The use of Artificial Intelligence (AI) in software development has become increasingly prevalent, with many developers using AI-generated code to speed up their work. However, it’s crucial to verify whether the code was indeed written by a human or AI. As a developer, you want to ensure that you’re working with high-quality code that meets your standards and is maintainable. In this article, we’ll explore the ways to check if code was written by AI and provide guidance on how to verify its authenticity.
Why Check if Code was Written by AI?
Before we dive into the methods of checking, it’s essential to understand why verifying the origin of the code is crucial. AI-generated code can have several limitations, such as:
- Lack of contextual understanding: AI algorithms may not fully comprehend the context and nuances of the problem, leading to suboptimal solutions.
- Coding style and conventions: AI-generated code may not adhere to coding standards, making it harder to maintain and update.
- Security risks: AI-generated code may introduce vulnerabilities, compromising the security of your system.
- Lack of human touch: AI-generated code may lack the human empathy and creativity that’s essential for building user-centered applications.
Methods to Check if Code was Written by AI
Here are the methods to verify if code was written by AI:
1. Manual Code Review
- Visual Inspection: Look for unusual code patterns, such as repetitive syntax errors or inconsistent naming conventions.
- Code Style: Check if the code follows standard coding practices, such as indentation, spacing, and naming conventions.

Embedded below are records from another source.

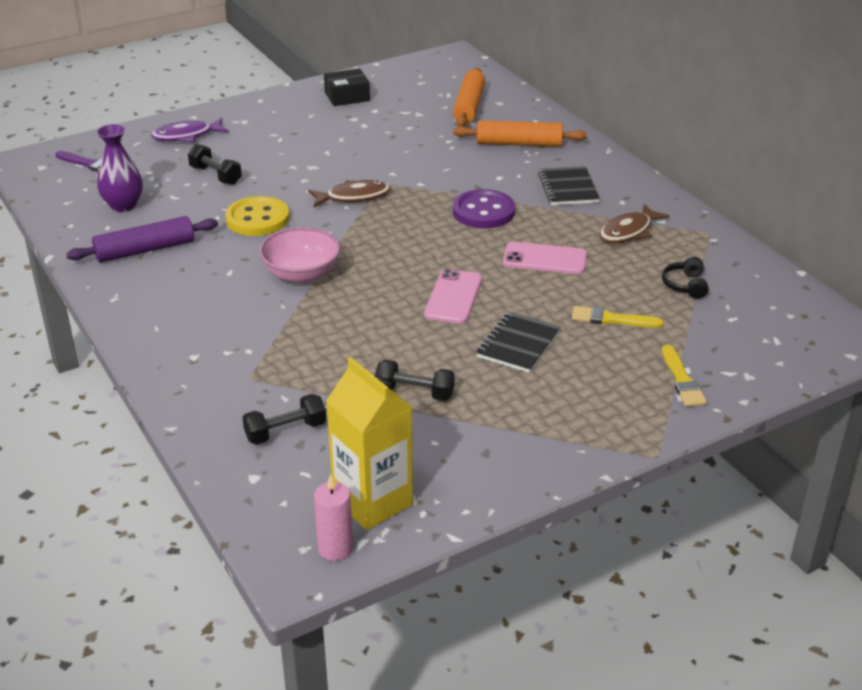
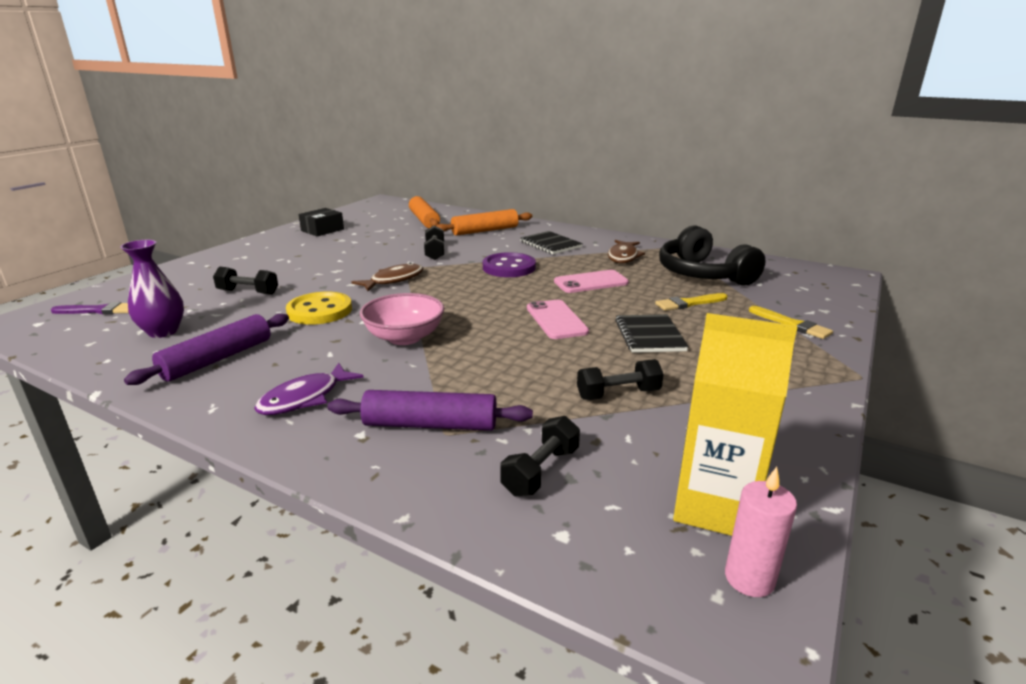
camera: 30 degrees left, 10 degrees down
(186, 136) = (194, 274): purple fish -> purple fish (305, 398)
(247, 366) = (430, 424): none -> purple rolling pin
(430, 166) = (435, 252): none -> black dumbbell
(685, 285) = (703, 274): black headphones -> black headphones, size x2.31

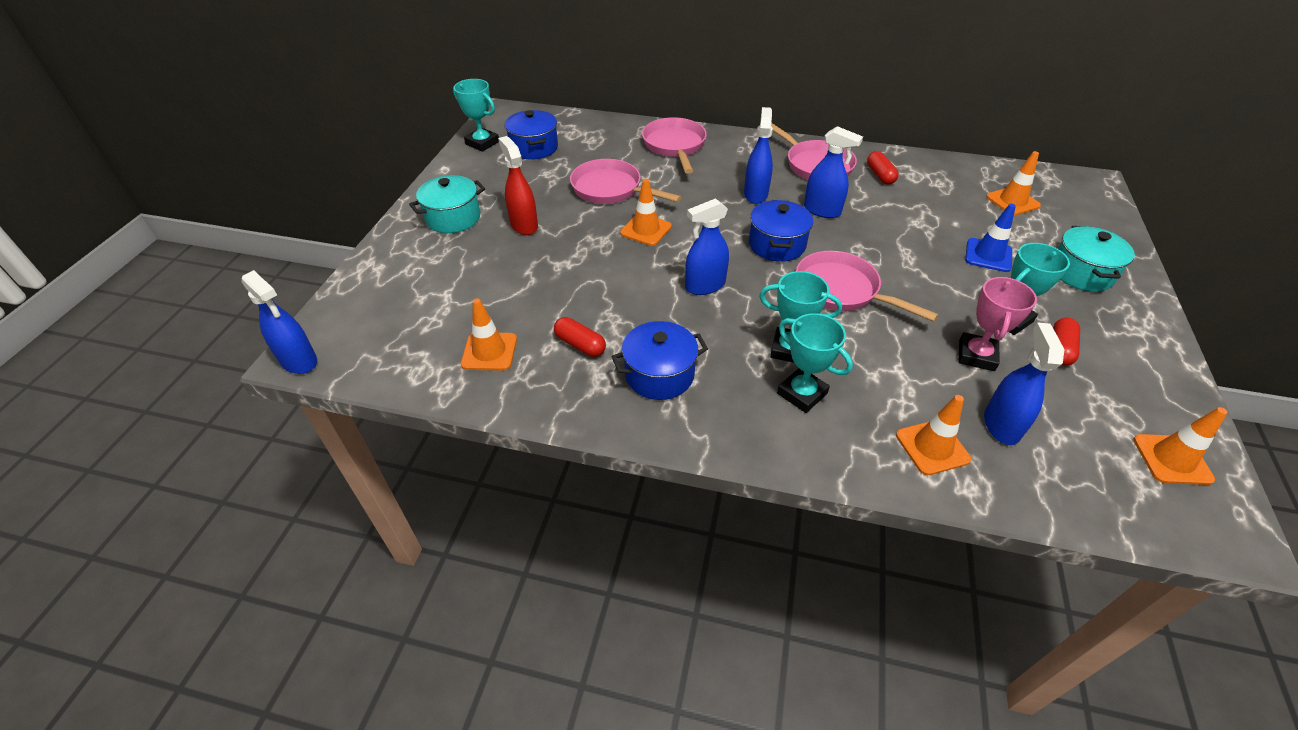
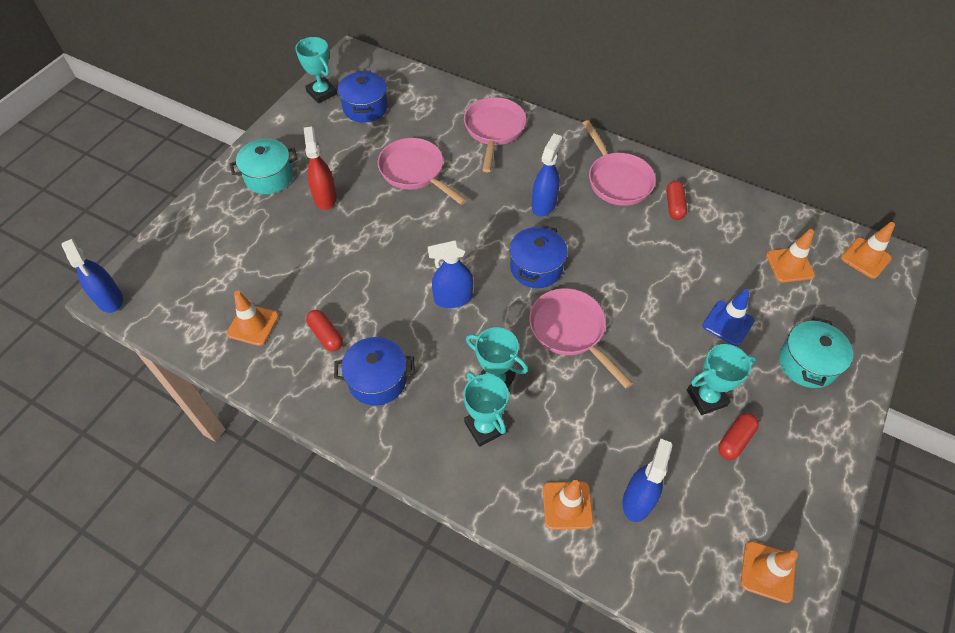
camera: 15 degrees right, 10 degrees up
(646, 230) = (427, 225): orange traffic cone -> orange traffic cone (865, 258)
(822, 210) = (597, 237): blue spray bottle -> none
(976, 355) = (655, 427): pink trophy -> none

- Indentation and Spacing: Look for non-standard indentation, excessive spacing, or inconsistent formatting.
Code Example:
if ( condition ) {
// code block
if ( anotherCondition ) {
// another code block
}
}
2. Code Analysis Tools
- Code Duplication Detection: Tools like duplication detectors (e.g.,
duploc
) can identify duplicated code sections. - Code Metrics Analysis: Analyze code metrics, such as cyclomatic complexity, Halstead’s complexity, and Maintainability Index, which can indicate if the code is overly complex or fragmented.
- Code Analysis Tools: Utilize tools like SonarQube, CodeHeat, or CodeCoverage to analyze code quality, security, and maintainability.
Code Analysis Example:
// Code with high cyclomatic complexity
if ( condition ) {
if ( anotherCondition ) {
if ( thirdCondition ) {
// ...
}
}
}
3. (pathological) Code Structure
- Repetitive Patterns: Look for repetitive patterns, such as:
- Circular dependencies
- Deep callbacks
- Unnecessary complexity
- Modern Programming Paradigms: Check if the code uses modern programming paradigms like functional programming or aspect-oriented programming.
- Legacy Code: Identify if the code is using outdated languages or frameworks.
Pathological Code Example:
// Circular dependency
from a import A
from a import B
def a():
if do_something_with(B()):
return a()
else:
return something_else_with(A())
def B():
# ...
4. Linguistic Analysis
- Natural Language Processing (NLP) Tools: Utilize NLP tools to analyze the code’s natural language patterns, such as:
- Sentiment Analysis
- Named Entity Recognition
- Part-of-Speech Tagging
- Coding Comments and Documentation: Check if the code has proper comments, documentation, and use of English language conventions.
Linguistic Analysis Example:
# This function calculates the sum of two numbers
def add(a, b):
return a + b
5. Code Obfuscation Detection
- Code Obfuscation Detection Tools: Utilize tools that detect code obfuscation, such as Adding numbers or using Reflection.
- Specially Designed Patterns: Look for patterns, like using uncommon or dialect-specific code styles, to identify potential AI-generated code.
Code Obfuscation Example:
package obsolete;
public class OverloadedClass.java {
public void method() {
return (byte) (0xFF & (int) new String(((Object)o).toCharArray()));
}
}
Conclusion
Verifying if code was written by AI is crucial to ensure the quality, security, and maintainability of the software. By utilizing the methods outlined in this article, you can identify potential AI-generated code and take corrective action. Remember that AI-generated code may not always be perfect, and human expertise is still necessary to refine and improve the code, as well as to provide context, empathy, and creativity.